While it is physically impossible and financially impractical to protect every single asset against every single threat, there aren’t presently enough mandatory security and protection standards for the electric industry to sufficiently guard its infrastructure.

Two of the most frightening attack scenarios (either by air or by ground) against substations would be that of a coordinated simultaneous attack against multiple substations or an effective attack against substations providing offsite power to nuclear power plants. The first could overwhelm utilities and cause a cascading blackout that could be very long lasting. An attack on a substation providing of off-site power to a nuclear power plant is worrisome because of past reliability issues with the “last resort” emergency diesel generators that keep the reactor and its spent nuclear fuel safe in the event of an outage.

While nuclear plants themselves are exceptionally well-guarded this may not be the case for sources of offsite power.

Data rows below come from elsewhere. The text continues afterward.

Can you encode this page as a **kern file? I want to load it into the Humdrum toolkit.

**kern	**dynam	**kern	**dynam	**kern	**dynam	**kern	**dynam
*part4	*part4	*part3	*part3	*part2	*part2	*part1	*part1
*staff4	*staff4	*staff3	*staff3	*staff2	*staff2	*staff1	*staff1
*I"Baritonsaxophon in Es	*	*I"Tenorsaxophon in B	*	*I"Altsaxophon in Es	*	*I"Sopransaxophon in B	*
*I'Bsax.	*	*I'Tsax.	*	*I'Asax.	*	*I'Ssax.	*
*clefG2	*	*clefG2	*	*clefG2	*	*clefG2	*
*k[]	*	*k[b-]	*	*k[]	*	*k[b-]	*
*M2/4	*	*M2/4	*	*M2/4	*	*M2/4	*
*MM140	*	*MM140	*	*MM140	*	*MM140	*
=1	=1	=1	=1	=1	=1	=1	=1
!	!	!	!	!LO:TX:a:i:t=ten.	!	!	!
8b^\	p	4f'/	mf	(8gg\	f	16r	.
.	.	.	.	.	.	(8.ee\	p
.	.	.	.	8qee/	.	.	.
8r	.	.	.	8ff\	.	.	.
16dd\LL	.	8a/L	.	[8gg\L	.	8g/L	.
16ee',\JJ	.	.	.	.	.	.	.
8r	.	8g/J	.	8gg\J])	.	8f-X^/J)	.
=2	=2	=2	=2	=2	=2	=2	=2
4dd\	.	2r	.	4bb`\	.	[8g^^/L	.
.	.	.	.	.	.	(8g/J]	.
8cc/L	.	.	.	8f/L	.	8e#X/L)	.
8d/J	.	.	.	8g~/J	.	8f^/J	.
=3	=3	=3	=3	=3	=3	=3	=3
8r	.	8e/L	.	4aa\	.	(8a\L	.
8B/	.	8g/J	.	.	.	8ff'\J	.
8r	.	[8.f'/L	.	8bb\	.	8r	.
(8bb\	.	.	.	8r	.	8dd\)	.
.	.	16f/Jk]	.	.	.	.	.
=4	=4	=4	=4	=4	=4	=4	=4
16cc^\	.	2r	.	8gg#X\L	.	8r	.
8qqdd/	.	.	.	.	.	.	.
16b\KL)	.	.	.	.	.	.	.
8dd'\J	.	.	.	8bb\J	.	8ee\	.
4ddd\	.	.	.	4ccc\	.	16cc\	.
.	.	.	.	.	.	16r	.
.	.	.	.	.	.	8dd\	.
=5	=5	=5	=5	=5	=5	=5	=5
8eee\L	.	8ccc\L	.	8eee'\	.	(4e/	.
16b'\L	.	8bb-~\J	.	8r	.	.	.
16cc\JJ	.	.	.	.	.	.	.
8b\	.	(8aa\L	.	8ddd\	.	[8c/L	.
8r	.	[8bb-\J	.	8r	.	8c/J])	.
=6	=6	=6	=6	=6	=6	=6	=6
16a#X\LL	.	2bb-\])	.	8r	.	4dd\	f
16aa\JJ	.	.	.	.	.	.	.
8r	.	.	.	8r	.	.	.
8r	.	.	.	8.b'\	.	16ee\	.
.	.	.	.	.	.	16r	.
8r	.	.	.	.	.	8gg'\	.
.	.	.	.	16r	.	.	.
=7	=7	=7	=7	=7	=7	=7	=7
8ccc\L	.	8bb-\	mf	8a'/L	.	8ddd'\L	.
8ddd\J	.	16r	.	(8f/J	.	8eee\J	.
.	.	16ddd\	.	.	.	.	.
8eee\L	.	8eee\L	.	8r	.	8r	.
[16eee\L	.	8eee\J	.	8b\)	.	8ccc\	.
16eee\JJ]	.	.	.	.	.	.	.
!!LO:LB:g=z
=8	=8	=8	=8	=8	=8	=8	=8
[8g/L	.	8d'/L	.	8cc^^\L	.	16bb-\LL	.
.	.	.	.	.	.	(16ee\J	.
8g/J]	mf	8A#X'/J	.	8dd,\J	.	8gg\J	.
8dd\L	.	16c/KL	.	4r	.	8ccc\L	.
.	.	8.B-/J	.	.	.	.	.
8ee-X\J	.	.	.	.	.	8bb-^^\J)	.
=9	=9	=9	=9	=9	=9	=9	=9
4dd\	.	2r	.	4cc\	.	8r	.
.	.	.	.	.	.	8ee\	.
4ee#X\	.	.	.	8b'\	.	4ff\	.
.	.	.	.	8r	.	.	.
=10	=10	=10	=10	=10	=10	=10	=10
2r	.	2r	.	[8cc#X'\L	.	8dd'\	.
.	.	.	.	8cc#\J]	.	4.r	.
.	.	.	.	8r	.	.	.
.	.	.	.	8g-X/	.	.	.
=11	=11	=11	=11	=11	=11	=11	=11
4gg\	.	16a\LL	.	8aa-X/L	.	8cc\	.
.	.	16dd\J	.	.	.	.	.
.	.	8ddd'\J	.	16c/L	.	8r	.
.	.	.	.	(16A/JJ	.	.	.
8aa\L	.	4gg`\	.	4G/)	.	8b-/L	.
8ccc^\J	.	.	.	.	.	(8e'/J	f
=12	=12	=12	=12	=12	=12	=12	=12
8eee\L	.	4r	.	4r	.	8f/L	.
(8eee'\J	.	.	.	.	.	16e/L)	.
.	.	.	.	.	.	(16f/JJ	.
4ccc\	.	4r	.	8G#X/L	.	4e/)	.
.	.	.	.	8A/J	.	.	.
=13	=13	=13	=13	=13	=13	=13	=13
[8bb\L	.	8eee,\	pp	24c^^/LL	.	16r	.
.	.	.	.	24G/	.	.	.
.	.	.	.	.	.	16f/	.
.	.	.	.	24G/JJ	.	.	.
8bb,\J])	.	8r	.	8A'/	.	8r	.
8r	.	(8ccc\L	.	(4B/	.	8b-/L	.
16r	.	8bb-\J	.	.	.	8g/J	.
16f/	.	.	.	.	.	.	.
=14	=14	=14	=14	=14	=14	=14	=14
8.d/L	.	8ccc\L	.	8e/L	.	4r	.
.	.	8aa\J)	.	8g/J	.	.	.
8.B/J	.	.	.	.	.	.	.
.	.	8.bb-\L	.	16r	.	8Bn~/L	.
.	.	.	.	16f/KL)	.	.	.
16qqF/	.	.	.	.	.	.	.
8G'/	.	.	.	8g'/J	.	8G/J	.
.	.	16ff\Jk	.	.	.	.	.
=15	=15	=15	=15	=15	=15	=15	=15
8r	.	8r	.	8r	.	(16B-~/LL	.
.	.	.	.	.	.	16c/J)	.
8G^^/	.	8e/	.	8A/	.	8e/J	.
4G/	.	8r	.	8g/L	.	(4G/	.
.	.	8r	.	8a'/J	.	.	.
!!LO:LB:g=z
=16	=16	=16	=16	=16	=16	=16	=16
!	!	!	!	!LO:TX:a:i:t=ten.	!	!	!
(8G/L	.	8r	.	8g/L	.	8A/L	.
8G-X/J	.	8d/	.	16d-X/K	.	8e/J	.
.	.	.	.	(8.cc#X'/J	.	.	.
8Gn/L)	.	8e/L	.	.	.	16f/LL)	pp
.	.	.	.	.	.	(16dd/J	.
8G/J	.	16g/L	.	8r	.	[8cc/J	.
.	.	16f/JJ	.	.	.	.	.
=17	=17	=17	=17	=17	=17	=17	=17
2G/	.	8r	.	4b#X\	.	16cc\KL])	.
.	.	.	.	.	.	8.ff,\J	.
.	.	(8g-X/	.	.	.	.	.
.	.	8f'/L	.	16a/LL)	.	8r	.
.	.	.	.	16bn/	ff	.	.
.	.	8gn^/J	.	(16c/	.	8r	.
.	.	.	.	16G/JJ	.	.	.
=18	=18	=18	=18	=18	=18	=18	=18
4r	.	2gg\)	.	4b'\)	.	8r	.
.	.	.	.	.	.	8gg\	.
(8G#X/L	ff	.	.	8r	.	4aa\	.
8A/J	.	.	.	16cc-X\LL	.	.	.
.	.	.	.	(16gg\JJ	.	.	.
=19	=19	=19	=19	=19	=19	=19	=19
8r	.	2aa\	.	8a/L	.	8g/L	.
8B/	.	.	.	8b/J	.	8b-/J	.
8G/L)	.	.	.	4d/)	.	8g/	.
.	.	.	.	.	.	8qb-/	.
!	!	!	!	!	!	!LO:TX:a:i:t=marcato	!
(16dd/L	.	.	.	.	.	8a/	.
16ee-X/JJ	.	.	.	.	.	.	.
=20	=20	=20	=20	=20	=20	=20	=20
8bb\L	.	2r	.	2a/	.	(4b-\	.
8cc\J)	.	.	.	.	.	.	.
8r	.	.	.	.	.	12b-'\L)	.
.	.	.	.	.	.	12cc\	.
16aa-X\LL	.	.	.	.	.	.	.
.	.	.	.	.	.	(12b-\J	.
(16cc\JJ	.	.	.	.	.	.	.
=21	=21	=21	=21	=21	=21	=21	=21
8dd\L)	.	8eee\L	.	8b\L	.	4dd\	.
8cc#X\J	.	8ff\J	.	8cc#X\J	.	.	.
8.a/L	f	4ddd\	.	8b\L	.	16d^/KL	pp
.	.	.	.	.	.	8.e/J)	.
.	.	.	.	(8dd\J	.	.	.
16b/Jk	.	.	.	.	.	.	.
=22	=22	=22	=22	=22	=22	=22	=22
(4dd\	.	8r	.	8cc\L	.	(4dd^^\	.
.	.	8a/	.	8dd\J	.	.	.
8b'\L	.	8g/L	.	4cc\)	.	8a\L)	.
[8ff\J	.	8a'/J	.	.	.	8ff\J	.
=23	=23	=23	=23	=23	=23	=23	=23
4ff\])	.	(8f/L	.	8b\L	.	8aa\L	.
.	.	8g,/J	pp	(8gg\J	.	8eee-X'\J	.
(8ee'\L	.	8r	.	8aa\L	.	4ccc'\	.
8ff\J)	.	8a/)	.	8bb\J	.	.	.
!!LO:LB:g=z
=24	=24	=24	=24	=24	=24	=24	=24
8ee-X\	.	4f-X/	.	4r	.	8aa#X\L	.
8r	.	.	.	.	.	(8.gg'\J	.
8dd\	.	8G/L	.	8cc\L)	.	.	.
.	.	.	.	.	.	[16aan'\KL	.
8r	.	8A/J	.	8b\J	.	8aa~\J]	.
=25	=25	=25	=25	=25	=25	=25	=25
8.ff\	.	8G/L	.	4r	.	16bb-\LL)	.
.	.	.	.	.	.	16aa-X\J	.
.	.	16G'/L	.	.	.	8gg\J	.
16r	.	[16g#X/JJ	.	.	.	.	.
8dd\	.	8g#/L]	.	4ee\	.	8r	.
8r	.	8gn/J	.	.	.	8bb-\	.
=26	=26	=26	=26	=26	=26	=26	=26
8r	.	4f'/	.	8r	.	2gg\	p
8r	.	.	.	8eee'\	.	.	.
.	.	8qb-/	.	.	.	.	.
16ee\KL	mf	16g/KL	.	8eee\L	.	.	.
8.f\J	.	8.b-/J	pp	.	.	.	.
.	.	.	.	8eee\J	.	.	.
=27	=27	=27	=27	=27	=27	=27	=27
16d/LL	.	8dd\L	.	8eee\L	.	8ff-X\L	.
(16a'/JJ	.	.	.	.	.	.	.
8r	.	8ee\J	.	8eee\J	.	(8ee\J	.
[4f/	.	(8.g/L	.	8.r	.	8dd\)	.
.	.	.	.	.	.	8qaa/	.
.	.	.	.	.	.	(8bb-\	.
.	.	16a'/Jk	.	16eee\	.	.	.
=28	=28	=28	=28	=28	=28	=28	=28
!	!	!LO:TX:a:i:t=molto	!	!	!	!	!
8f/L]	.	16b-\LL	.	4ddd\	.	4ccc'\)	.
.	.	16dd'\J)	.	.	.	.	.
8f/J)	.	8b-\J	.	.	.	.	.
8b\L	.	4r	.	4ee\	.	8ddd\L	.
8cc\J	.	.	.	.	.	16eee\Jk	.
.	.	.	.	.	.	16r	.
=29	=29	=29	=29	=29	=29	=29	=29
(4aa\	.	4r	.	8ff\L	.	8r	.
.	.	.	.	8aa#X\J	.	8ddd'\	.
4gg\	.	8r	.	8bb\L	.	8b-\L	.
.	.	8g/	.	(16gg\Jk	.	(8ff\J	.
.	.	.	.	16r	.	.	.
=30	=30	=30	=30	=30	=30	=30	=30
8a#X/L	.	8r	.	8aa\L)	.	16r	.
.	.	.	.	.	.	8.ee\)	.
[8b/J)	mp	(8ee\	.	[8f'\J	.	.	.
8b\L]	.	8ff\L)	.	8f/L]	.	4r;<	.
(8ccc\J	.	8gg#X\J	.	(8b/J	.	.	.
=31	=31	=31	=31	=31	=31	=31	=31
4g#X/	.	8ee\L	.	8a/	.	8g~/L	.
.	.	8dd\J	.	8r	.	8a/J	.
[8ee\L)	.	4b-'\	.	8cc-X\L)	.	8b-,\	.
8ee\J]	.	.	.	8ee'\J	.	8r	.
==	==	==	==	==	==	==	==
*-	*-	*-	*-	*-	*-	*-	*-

Experts recently recommended that the Federal Energy Regulatory Commission (FERC) create a special task force to ensure that substations supporting offsite power to nuclear plants be assessed for vulnerabilities and immediately protected. This assessment should include physical and drone attack vulnerabilities.

There is a final worrisome scenario not mentioned in the recent Joint Intelligence Bulletin, but that has great significance to the energy industry: the use of foreign-made robotics in both ground and aerial assessments as a platform for intelligence gathering by adversaries. For example, drones are now utilized to inspect powerlines and substation installations and wire-crawling robots inspect and make repairs to transmission lines. Ground and aerial robotics are utilized for direct installation, repair, and corridor maintenance.

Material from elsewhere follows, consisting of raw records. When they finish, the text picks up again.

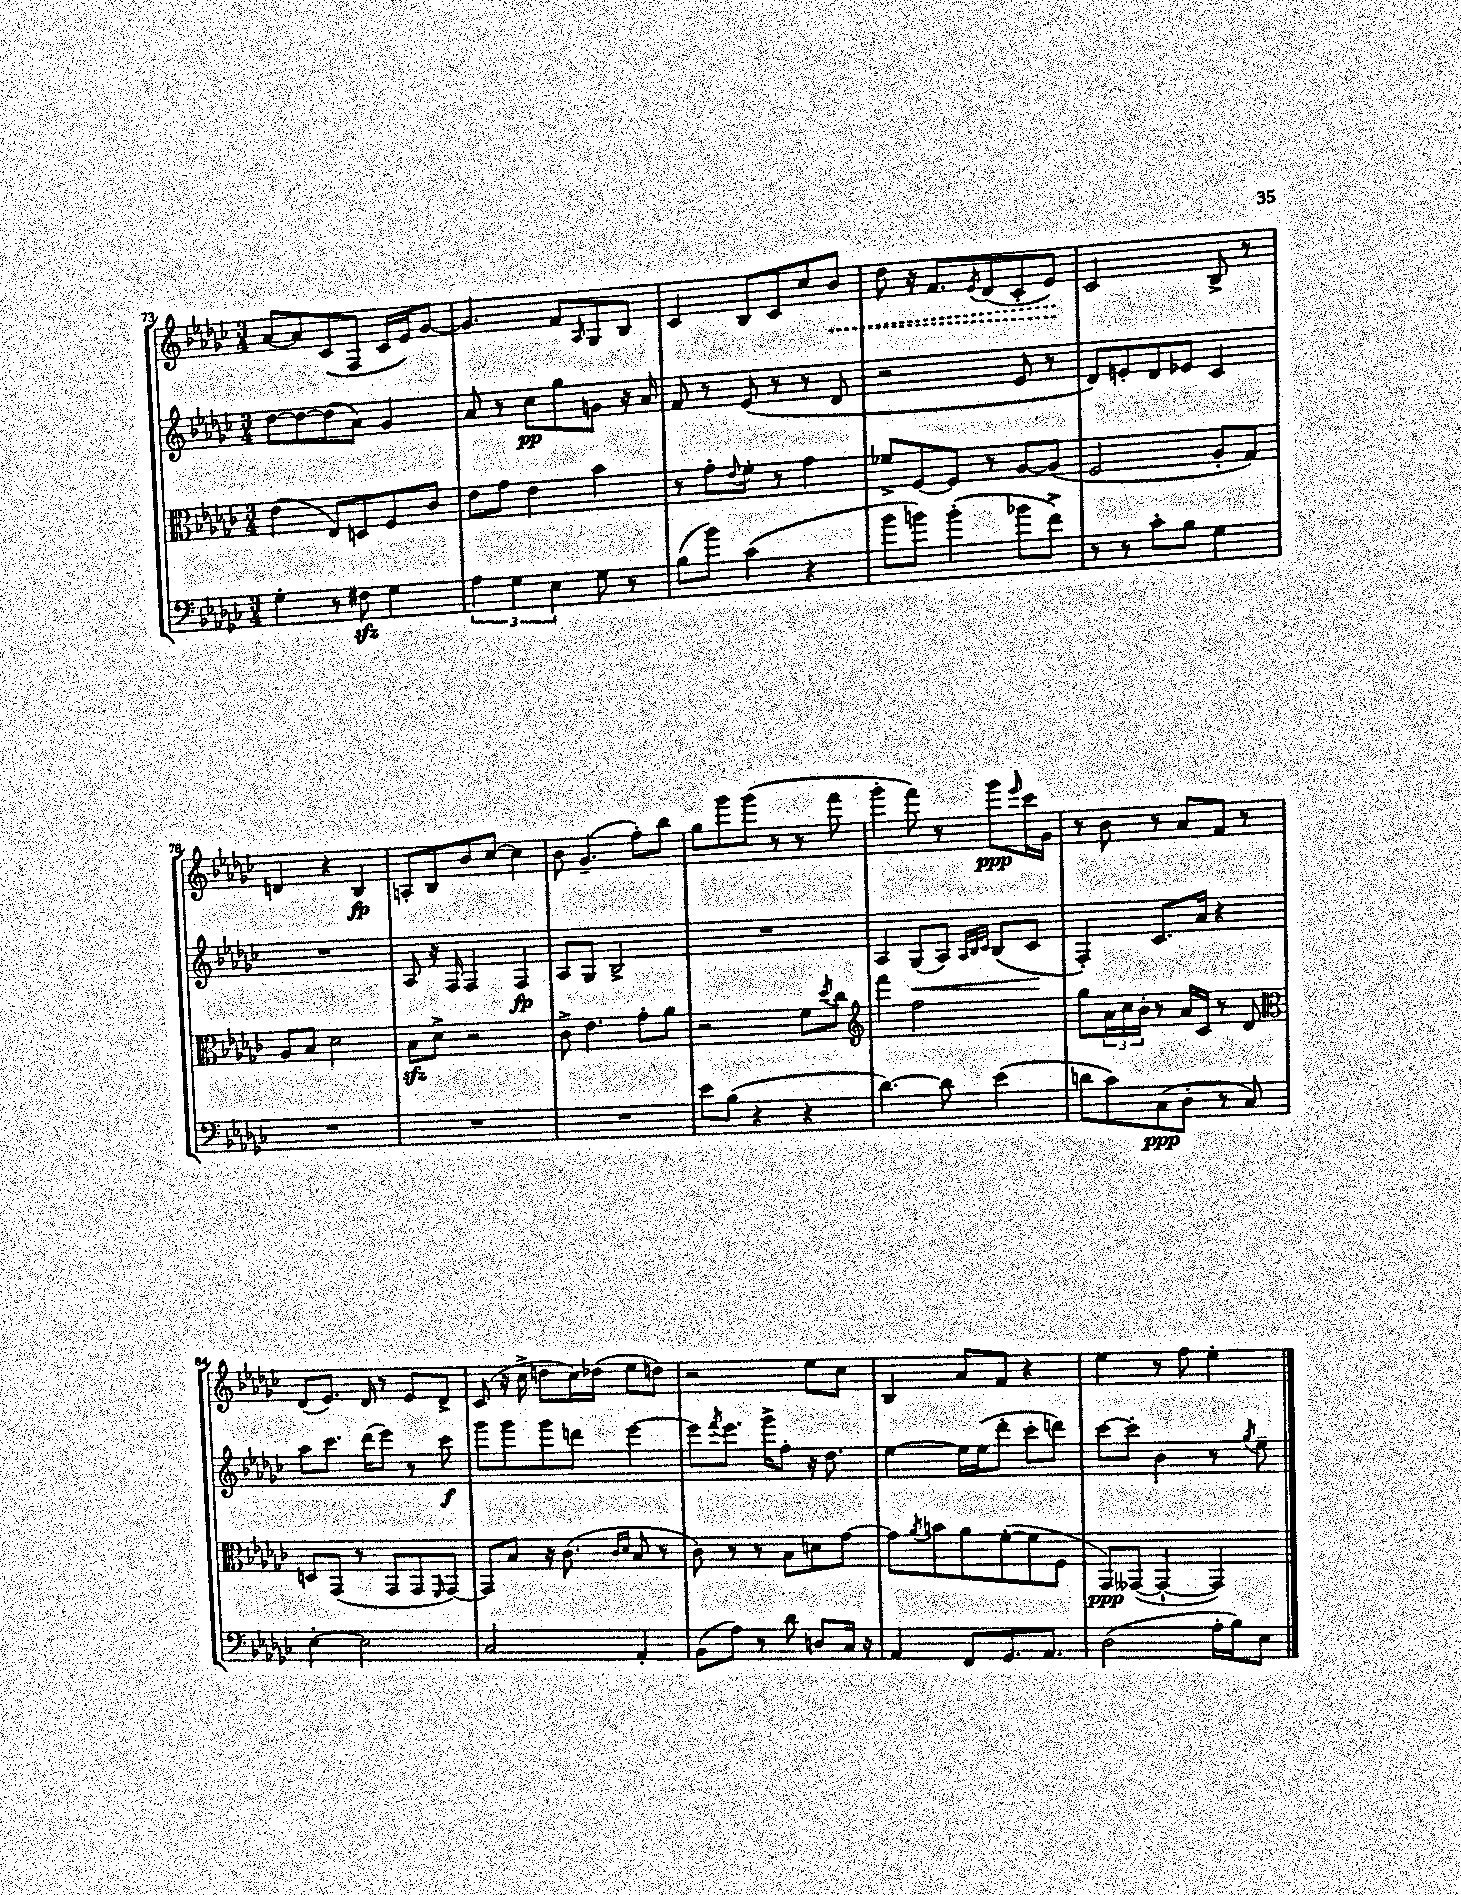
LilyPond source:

<<
\new StaffGroup <<
\new Staff = "s0" {
    \clef treble \key ges \major \numericTimeSignature \time 3/4
    aes'8~ aes'8 ces'8( f8 ces'16 ees'16) ges'8~ |
    ges'4. f'8 \grace { aes16 } ges8 bes8 |
    ces'4 bes8 ces'8 ces''8 \once \override Hairpin.style = #'dashed-line bes'8\< |
    des''8 r16 f'8. \acciaccatura { ees'8 } des'8( ces'8-. ees'8\!) |
    ces'2 bes8-> r8 |
    d'4 r4 bes4\fp |
    a8-. bes8 bes'8 ces''8~ ces''4 |
    bes'8 ges'4.--( f''8-.) bes''8 |
    ges''8 ges'''8 ges'''8( r8 r8 f'''8 |
    ges'''4-. f'''8) r8 ges'''8\ppp \grace { ees'''16 } ces'''16 ges'16 |
    r8 bes'8 r8 aes'8 f'8 r8 |
    des'8( ees'8.) des'16 r8 ees'8 des'8-> |
    ces'8( r16 ces''16-> d''8 ces''16) des''16( ees''8 d''8) |
    r2 ees''8 ces''8 |
    bes4 aes'8 f'8 r4 |
    ees''4 r8 f''8 ees''4-. \bar "|." |
}
\new Staff = "s1" {
    \clef treble \key ges \major \numericTimeSignature \time 3/4
    des''8~ des''8~ des''8( aes'8) ges'4 |
    aes'8 r8 ces''8\pp ges''8 g'8 r16 aes'16 |
    f'8 r8 ees'8( r8 r8 des'8 |
    r2 ees'8 r8 |
    des'8) e'8-. des'8 ees'8 ces'4 |
    R2. |
    aes8 r16 f16 f4 f4\fp |
    aes8 ges8 bes2-> |
    R2. |
    aes4 ges8\<( aes8) \grace { aes32 bes32 ces'32 } bes8( ces'8\! |
    f4-.) ces'8. aes'16 r4 |
    aes''8 ces'''8. des'''16( ees'''8) r8 ces'''8\f |
    ges'''8 ges'''8 ges'''8 d'''8 ees'''4~ |
    ees'''8 \acciaccatura { f'''8 } ees'''8. ges'''16-> f''8-. r16 des''8. |
    ees''4~ ees''16 ees''16( des'''8-. ces'''8-. d'''8) |
    ces'''8~ ces'''8-. bes'4 r8 \acciaccatura { ges''8 } ees''8-- \bar "|." |
}
\new Staff = "s2" {
    \clef alto \key ges \major \numericTimeSignature \time 3/4
    ees'4( ees8) d8 f8 ces'8 |
    ees'8 ges'8 ees'4 bes'4 |
    r8 ges'8-. \appoggiatura { ees'8 } f'8-. r8 ges'4 |
    fes'8-> f8~ f8 r8 aes8~ aes8( |
    f2 aes8-. ges8) |
    aes8 bes8 des'2 |
    bes8\sfz des'8-> r2 |
    ces'8-> ees'4. ges'8-. aes'8 |
    r2 f'8 \acciaccatura { des''8 } ces''8 |
    \clef treble f'''4 f''2 |
    ges''8 \tuplet 3/2 { aes'16 ces''16 bes'16-. } r8 aes'16 ces'16 r8 des'8 |
    \clef alto d8 ges,8( r8 ges,8 ges,8 \grace { f,16 } ges,8~) |
    ges,8 bes8 r16 ces'8.( \grace { ces'16 des'16 } bes8 r8 |
    ces'8) r8 r8 bes8 d'8 ges'8~ |
    ges'8 \acciaccatura { aes'8 } b'8 aes'8 f'8~-.( f'8 f8 |
    ges,8\ppp) geses,8~( geses,4~-! geses,4) \bar "|." |
}
\new Staff = "s3" {
    \clef bass \key ges \major \numericTimeSignature \time 3/4
    ges4-. r8 fis8\sfz ges4 |
    \tuplet 3/2 { aes4 ges4 ees4 } ges8 r8 |
    bes8( bes'8) ces'4( r4 |
    bes'8 b'8) b'4-.( bes'8 f'8->) |
    r8 r8 ces'8-. bes8 ges4 |
    R2. |
    R2. |
    R2. |
    ees'8 bes8( r4 r4 |
    des'4.~) des'8 ees'4( |
    d'8 ces'8) ces8\ppp( des8-. r8 ces8) |
    ees4~-. ees2 |
    ces2 aes,4-. |
    bes,8( aes8) r8 des'8 d8 ces16 r16 |
    aes,4 f,8 ges,8. aes,8. |
    des2( aes16-. bes16) ees8 \bar "|." |
}
>>
>>
\layout { \context { \Score currentBarNumber = #73 } }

Many of these systems are made in, or source key technology components from, foreign countries. Foreign adversaries can utilize this technology to aid in planning attacks on our grid. For example Chinese drone-maker DJI was suspected of collecting and storing data from unsuspecting drone operators in unsecured cloud repositories.

This information can be utilized to not only assess grid equipment condition and vulnerability but may also be used to identify targets and aid planning for cyber or physical attacks. Less obviously, many foreign drones also require that these devices “phone home” to authorize each operation to comply with airspace regulations and license agreements. This forced collection of metadata provides information about the location, frequency, and other operations data that can be analyzed for vulnerabilities.

Experts warned both the Trump Administration Department of Energy and the Biden Administration’s Secretary of Energy about this worrisome vulnerability, requesting the government “prohibit the use of robotics, including drones, that introduce and highlight grid vulnerabilities.” Thus far there has been no prohibition put into place and utilities are often incentivized to just use the cheapest technologies on the market for these important maintenance tasks.

America’s adversaries have long known that America’s Achilles heel is its vulnerable electric grid. The latest revelation of a suspected drone attack in Pennsylvania ought to prompt rapid government and industry action to protect energy infrastructure and plan for its restoration in the event of a major attack. Unfortunately, at the federal level the response has been slow to say the least.

At the local level, law enforcement should work to establish close relationships with industry leaders and develop a thorough understanding of which substations support critical infrastructure in their area of operations. Some states, such as Florida, have laws criminalizing the use of drones to trespass on critical infrastructure facilities. More states should consider the passage of such laws, to enable local and state law enforcement to act judiciously when responding to potential drone threats to critical infrastructure.